I felt for the first time that I was being entrusted with something, that's all -- there in that empty cathedral, somewhere in France, that day when you ordered me to take up this burden [Henry had made him Archbishop of Canterbury]. I was a man without honor. And suddenly I found it -- one I never imagined would ever become mine -- the honor of God.
The full title of the play is Becket: The Honor of God. St. Thomas Becket is a figure who deserves better attention today. Unfortunately, most people get their history from TV and movies, and the very fine 1964 movie with Peter O'Toole and Richard Burton is inexplicably out of print on VHS, not yet released on DVD, and never seems to make it onto the small screen, at least around here. But the play appears to be still in print.

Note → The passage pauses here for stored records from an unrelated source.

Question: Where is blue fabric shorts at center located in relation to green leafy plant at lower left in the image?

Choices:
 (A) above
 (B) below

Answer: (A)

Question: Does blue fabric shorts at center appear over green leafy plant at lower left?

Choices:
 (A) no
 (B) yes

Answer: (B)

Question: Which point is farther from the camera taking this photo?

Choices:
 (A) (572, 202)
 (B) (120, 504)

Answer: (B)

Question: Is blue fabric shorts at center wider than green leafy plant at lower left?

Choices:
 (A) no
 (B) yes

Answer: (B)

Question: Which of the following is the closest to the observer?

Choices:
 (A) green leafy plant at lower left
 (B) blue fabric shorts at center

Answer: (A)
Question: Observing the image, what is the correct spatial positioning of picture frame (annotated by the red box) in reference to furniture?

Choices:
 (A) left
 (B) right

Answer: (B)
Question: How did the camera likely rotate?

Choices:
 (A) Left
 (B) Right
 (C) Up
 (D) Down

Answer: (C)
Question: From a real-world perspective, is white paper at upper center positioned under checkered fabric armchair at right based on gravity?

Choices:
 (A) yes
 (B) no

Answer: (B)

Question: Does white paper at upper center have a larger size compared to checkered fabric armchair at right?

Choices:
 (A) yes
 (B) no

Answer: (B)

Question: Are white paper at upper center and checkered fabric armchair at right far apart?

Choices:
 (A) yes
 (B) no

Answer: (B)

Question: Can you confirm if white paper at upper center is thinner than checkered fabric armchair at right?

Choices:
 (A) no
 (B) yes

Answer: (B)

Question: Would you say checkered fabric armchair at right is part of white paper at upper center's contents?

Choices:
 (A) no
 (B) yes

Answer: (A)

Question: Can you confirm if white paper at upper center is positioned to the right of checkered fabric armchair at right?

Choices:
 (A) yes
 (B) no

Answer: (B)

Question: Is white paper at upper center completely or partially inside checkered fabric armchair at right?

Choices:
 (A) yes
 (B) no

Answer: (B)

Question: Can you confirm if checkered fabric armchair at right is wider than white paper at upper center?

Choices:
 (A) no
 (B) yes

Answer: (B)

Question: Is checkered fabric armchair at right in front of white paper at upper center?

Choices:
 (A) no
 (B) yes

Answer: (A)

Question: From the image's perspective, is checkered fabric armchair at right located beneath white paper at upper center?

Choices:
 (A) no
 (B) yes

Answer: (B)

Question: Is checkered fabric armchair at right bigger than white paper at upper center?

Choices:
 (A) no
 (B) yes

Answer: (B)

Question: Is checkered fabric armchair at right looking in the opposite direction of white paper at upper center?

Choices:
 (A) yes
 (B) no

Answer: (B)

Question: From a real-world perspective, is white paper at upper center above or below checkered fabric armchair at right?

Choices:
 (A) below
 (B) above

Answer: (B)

In the play, Becket is a worldly, successful, sophisticated man, but he's utterly hollow inside, bereft of personal honor. To his credit, he knows this and doesn't try to pretend otherwise. But then his friend the king makes him Archbishop of Canterbury, and Becket suddenly discovers the honor and integrity of God in the vocation that's thrust upon him. And when the king tries to call in a favor to make the Church subordinate itself to him, Becket defends God's honor to the death -- not, as certain religious zealots do today, by taking up the sword, but by simply standing fast and refusing to compromise.
And that's why he deserves our study today, when the Church faces challenges and pressure from so many directions to compromise its truth -- from the secular state, from Islam, from its own internal enemies. All we have to do is stand fast, like St. Thomas.